Desmond Tutu, William Hague, Barack Obama and the Swedish government (among others) may all have voiced dismay and muttered of consequences, which is to their credit; but the reality is that within a few days, people will nod and say how terrible it all is for gays in Uganda now, and then ask how the elections are going in the Ukraine or if there’s other news we should know about.  Compassion fatigue kicks in quickly as far as the LGBT community is concerned.  It’s a shame we spoiled the Olympics for the athletes, because they worked so hard to get there…

Out journalist Alice Arnold rightly argued in the Telegraph that we “mustn’t be left to fight American and African religious zealots alone”, and whilst happily there are many who support her view, there’s also a growing murmur that somehow none of all  this uncomfortable noise about homosexuality would be happening if we hadn’t kept on rubbing it in people’s faces.  Look what happens when you get uppity. We have only ourselves to blame, and gay was such a nice cheery word until we ran off with it, behaving inappropriately in public.

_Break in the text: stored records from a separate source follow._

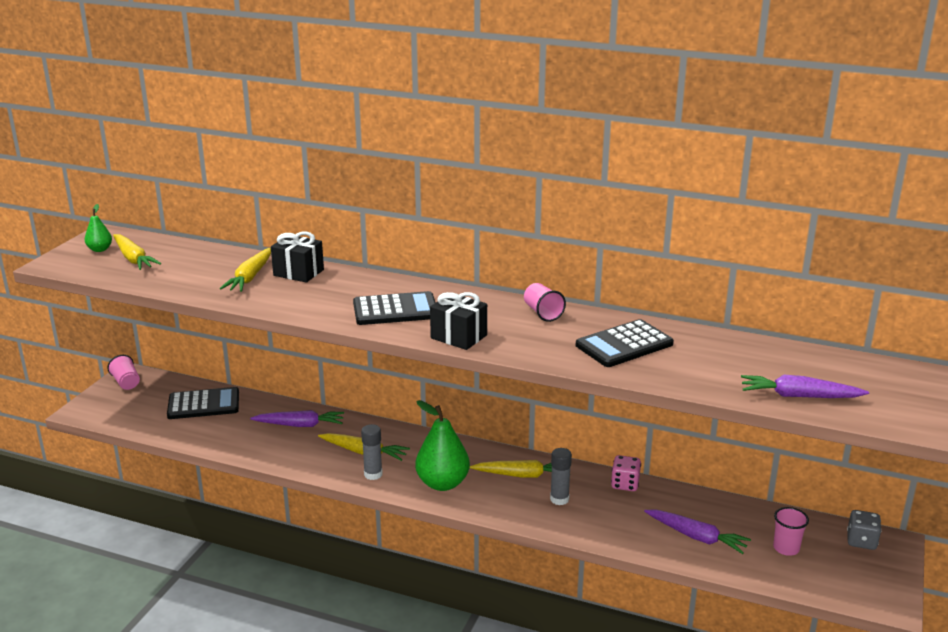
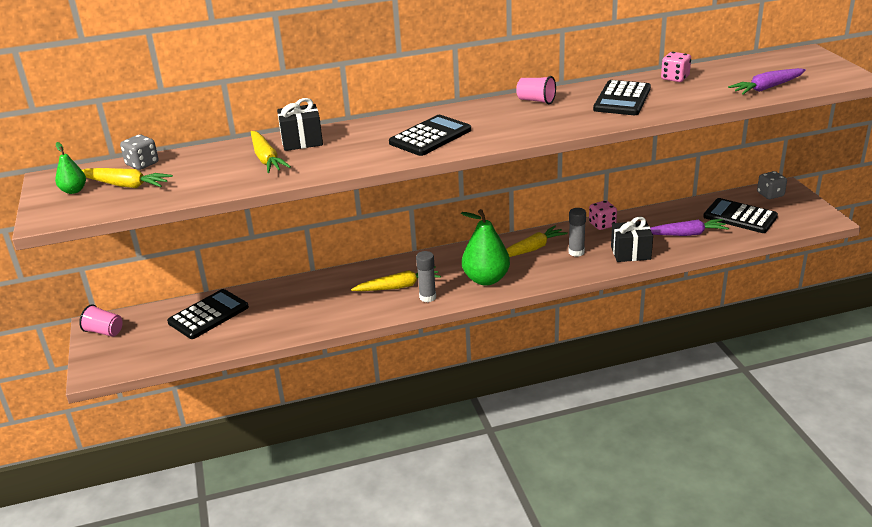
camera: 35 degrees left, 5 degrees up
(170, 246) = (142, 164): none -> grey dice
(300, 425) = (317, 292): purple carrot -> none
(459, 337) = (509, 135): black gift -> black gift (630, 253)
(719, 344) = (675, 78): none -> pink dice
(786, 548) = (740, 217): pink cup -> black calculator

Meanwhile, Arizona’s Governor is deciding whether to sign the bill allowing businesses to deny services to the LGBT community; that it’s got this far is a disgrace, but a sign of how US evangelists are now beginning to push back at home after their African adventures. Scott Lively, the man who will have blood on his hands for his meddling in Uganda, now has a new target; he wants the American Psychiatric Association to reinstate homosexuality as a mental illnesss.  Don’t be naive and think this will go away overnight, as the debate (yes, the word debate will be used, and we’ll be asked to be reasonable and “hear both sides”) has barely started. And it’s our fault it’s happening, because if we hadn’t made all this fuss about marriage, people would have left us alone…

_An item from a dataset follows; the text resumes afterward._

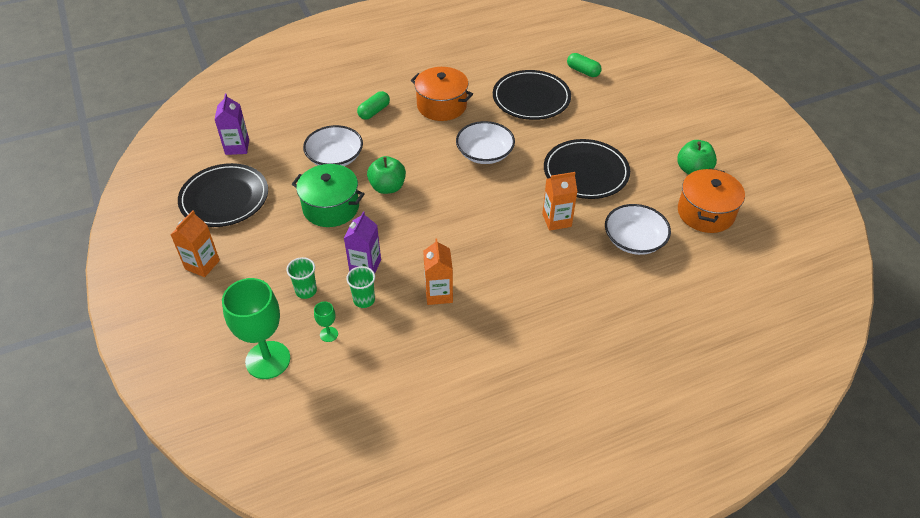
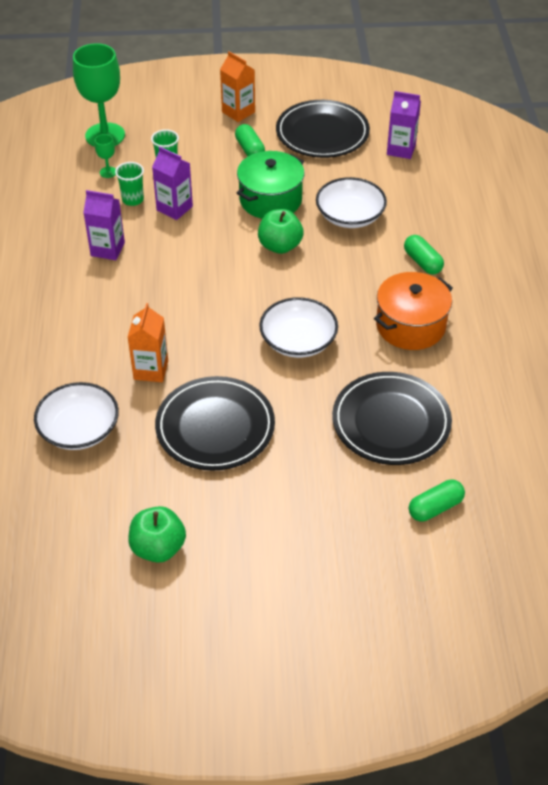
camera: 110 degrees right, 0 degrees up
(262, 240) = (249, 150): none -> green capsule
(438, 294) = (107, 249): orange carton -> purple carton
(705, 213) = (77, 523): orange pot -> none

Frank Mugisha, one of Uganda’s few public gay activists (good reason for that), is convinced that’s the case. The US-based Center for Constitutional Rights is working with him to take evangelist Scott Lively  to court over his alleged involvement in shaping the dreadful legal sanctions the LGBTQ community in Uganda has been fighting. There’s a good interview with Frank in the UK newspaper The Independent, in which he argues that “homophobia is actually imported, not African”.

“Lively has been the man with the plan in this enterprise,” said Pam Spees, senior staff attorney at the Center for Constitutional Rights. “He long ago set out a very specific and detailed methodology for stripping away the most basic human rights protections, to silence and ultimately disappear LGBT people. Unfortunately, he found willing accomplices and fertile ground in Uganda.”

So far, Uganda’s President Museveni has refused to sign the bill which went through the country’s parliament in December 2013 – possibly because of international pressure – but he still said we’re “abnormal”, and that lesbians suffer from “sexual starvation”.

“You cannot call an abnormality an alternative orientation. It could be that the Western societies, on account of random breeding, have generated many abnormal people.”